The feeling of the gentle warmth of sunlight on your face. The beauty of the sea, glistening in a froth, as the waves meet the shore. The golden autumn leaves dancing around the pavement. The sound of the cold winter wind, blowing outside the window, while you’re snuggly warm inside. The pleasure of quenching your thirst, with a long cool drink, on a hot summer day.
Learn the habit of gratitude – for all the small things in life, that we often take for granted
Start to notice the joy that focussing on these can bring.
When you focus on being grateful for as many things as you can, you often discover many more pleasures in life. Inner happiness and self love flow together: they grow your spirit; they are necessary to your well being. So it’s well worth the time to develop a happier mindset.

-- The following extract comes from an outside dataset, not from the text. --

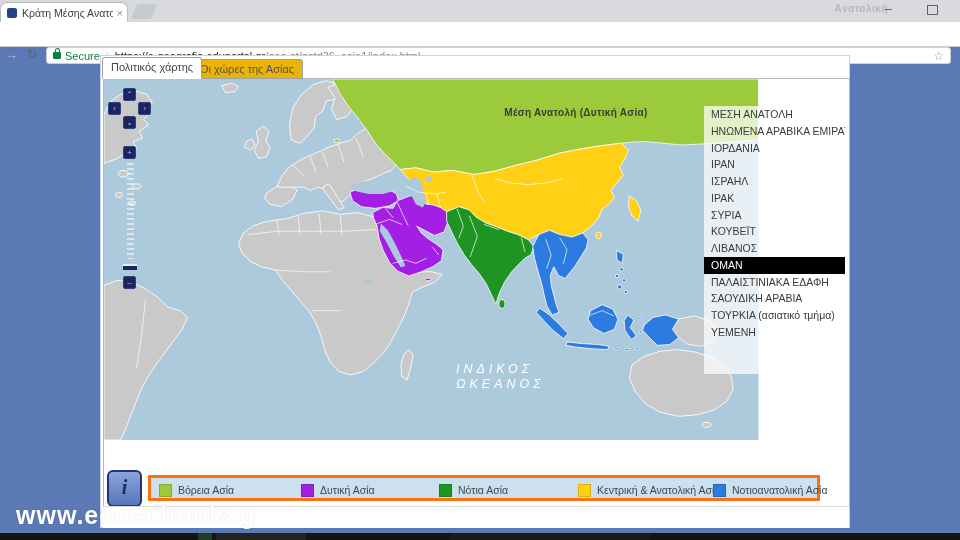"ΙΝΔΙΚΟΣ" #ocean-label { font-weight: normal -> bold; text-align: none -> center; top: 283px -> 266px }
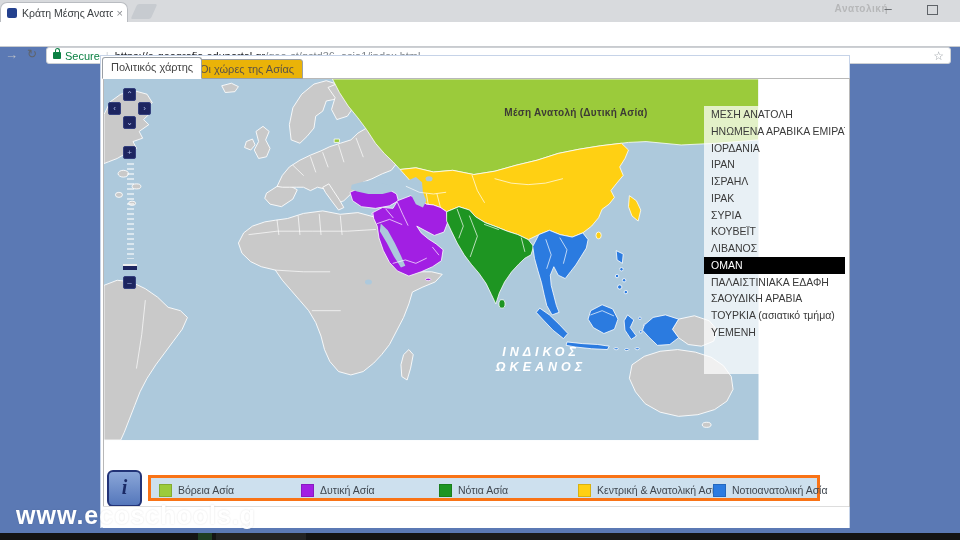"Βόρεια Ασία" #legend { border: 3px solid #f97316 -> 5px solid #f97316 }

Keep doing this every day. Then, in a month or two, you’ll find that it becomes a daily habit, that you hardly have to think about. Then ask yourself what makes you happy. You will find that you have much more to draw upon. You will feel much better about life and about yourself.
You will start to think how you can make others happy. What you can do for others, that makes you feel good. Being happy is a journey: it keeps growing inside you, it helps you to become the person you want to be. It allows you the freedom to grow because, no matter what happens, no matter what other people do or say, you are the one who determines how you think and feel.
The true power of inner happiness
The true power of inner happiness is that you can decide to be happy or not. If someone hurts me, I may feel pain, I may be angry, I may get upset; but I can draw on my internal self for strength, to overcome those feelings, and get over the hurt, anger and sorrow. We all can – if we develop a more positive, useful mindset.
The mindset of inner happiness brings you the joyful knowledge of having plenty, a deeper sense of pleasure in what you already have, the warm feeling of fulfillment when you help others to feel happier about themselves.
So, get to work: ask yourself what you can be happy about, what you can be grateful for, and what you can do for others. Take control of your own inner happiness by developing it in yourself.